IPO Filing Reveals Costs of WeWork’s Growth Spree
The flexible office giant's parent firm revealed that the company lost more than $900 million in the first six months of 2019, while revenue doubled to $1.54 billion.
The world’s largest flexible office firm saw revenue more than double year-on-year even as the company lost more than $900 million in the first six months of 2019, WeWork’s parent firm revealed in its IPO prospectus released today.
The We Co., which reportedly aims to go public as early as next month, plans to list under the ticker “WE.” JP Morgan Chase and Goldman Sachs are the main underwriters for the offering. The planned stock market debut comes amid a flurry of major tech and sharing-economy IPOs in 2019, including those of Uber, Lyft and Pinterest, with Airbnb expected to follow next year.
The prospectus reports that We Co.’s revenue reached $1.54 billion in the six months ending June 30, up from $763.8 million in the previous year. The company plowed $2.36 billion in cash into investing activities during the same period. The firm’s net loss came to $905 million in the first six months of the year—compared to $723 million a year earlier—with roughly $690 million of the losses attributed to the WeWork business.
Long-term rent bill comes to $18B
The 9-year-old startup now operates more than 528 locations in 111 cities around the world, with a footprint of more than 24 million square feet in the U.S. alone. WeWork had 527,000 memberships as of June 30, growing nearly 97 percent year-on-year. Enterprise users with more than 500 employees are the fastest-growing member category, making up more than 40 percent of the company’s membership base.
WeWork’s costs are surging in tandem with its aggressive growth. Long-term lease obligations totaled $17.9 billion as of June, according to the filing. Despite this, the Manhattan-based brand harbors galactic ambitions. WeWork expects to launch in up to 169 additional cities and sees a total addressable market opportunity of $945 billion in its existing cities and $1.6 trillion for all 280 target cities.
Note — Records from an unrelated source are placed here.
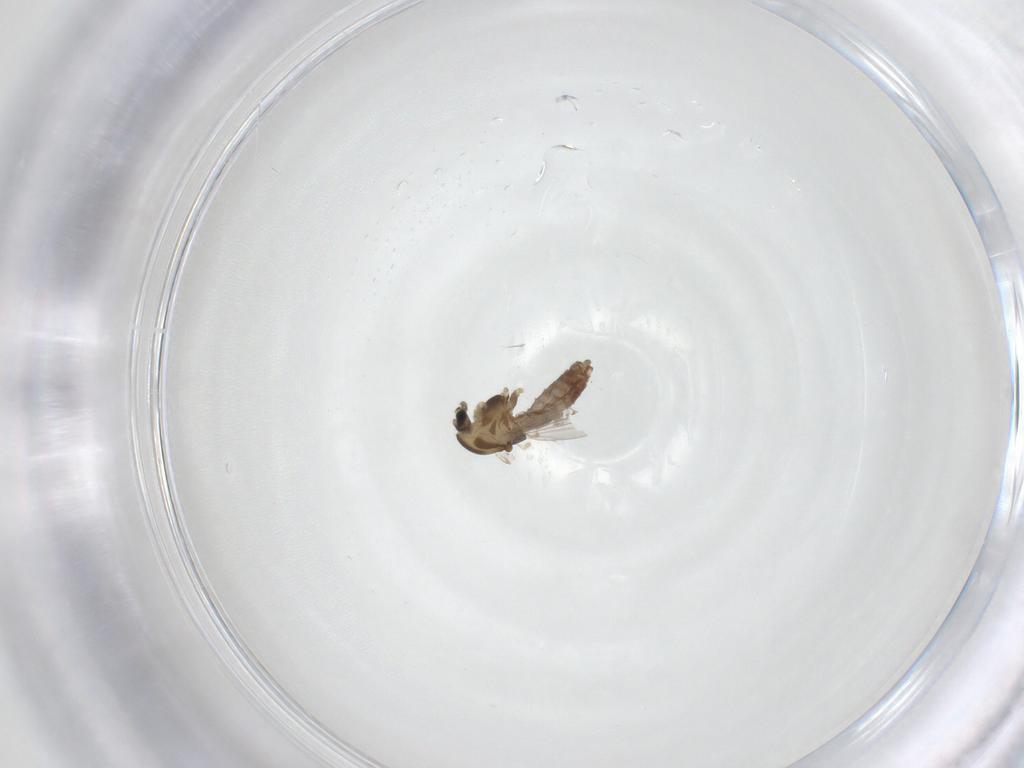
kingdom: Animalia
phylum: Arthropoda
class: Insecta
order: Diptera
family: Chironomidae
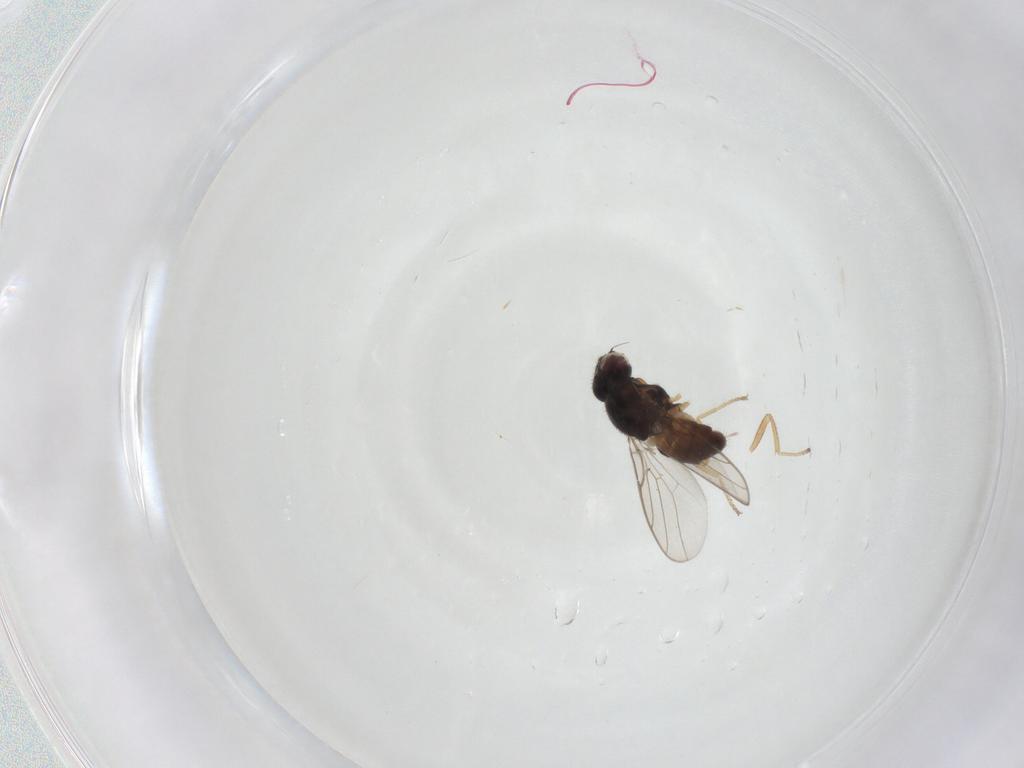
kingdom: Animalia
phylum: Arthropoda
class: Insecta
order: Diptera
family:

Foreign expansion is a key part of the company’s strategy, with operations outside the U.S. comprising 44 percent of revenue in the first six months of 2019. Japan’s SoftBank Group and SoftBank Vision Fund has invested or committed roughly $10.65 billion into the firm, the prospectus notes.
Separately, Fitch Ratings has downgraded The We Co.’s long-term issuer default rating (IDR) to “B” from “BB-”. “WeWork has underperformed relative to Fitch’s expectations at the time of the initial rating particularly as it relates to progress towards a normalized margin, and by extension, cash flow profile and credit protection metrics, which materially increase its credit risk over the rating horizon,” the credit rating agency said in a statement released today.
The ratings firm added that in 2018, “WeWork exceeded our combined overhead and pre-opening expense expectation by more than 60%.”